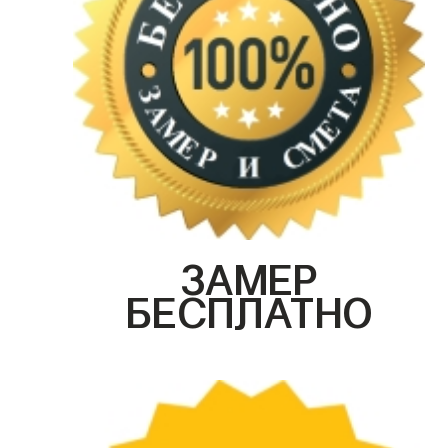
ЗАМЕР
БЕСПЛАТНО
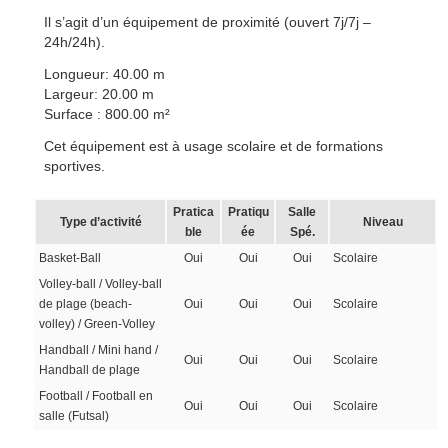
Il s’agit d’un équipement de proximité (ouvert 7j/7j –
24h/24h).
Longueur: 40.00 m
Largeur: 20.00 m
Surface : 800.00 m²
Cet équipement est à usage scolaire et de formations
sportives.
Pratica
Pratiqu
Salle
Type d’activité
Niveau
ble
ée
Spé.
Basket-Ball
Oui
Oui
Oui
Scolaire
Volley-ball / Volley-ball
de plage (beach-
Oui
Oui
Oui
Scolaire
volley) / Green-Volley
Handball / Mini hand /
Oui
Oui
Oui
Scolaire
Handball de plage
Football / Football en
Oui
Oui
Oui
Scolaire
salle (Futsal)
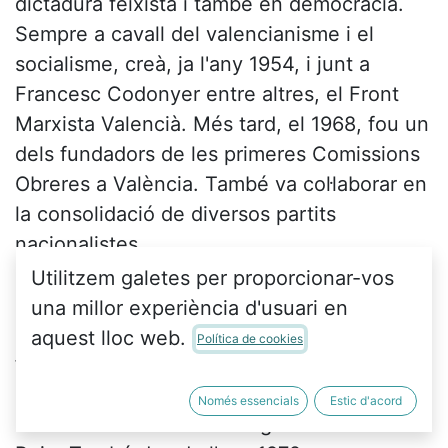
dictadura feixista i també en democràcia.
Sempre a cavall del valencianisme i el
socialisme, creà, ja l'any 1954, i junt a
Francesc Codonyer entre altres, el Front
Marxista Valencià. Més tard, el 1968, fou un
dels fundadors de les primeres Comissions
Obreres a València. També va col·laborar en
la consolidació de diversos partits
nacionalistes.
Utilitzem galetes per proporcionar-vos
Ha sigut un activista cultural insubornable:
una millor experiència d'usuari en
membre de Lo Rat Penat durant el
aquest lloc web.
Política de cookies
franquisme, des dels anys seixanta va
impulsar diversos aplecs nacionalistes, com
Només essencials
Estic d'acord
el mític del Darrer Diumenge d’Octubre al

...

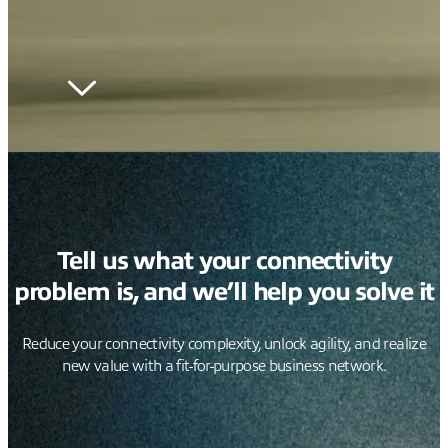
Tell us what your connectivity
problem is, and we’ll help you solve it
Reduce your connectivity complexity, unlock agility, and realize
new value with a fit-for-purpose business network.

** Exercise brief **
Copy out the material from the line with "Tell us what your connectivity" to the line with "new value with", including both of those lines.

** Answer box **
Tell us what your connectivity
problem is, and we’ll help you solve it
Reduce your connectivity complexity, unlock agility, and realize
new value with a fit-for-purpose business network.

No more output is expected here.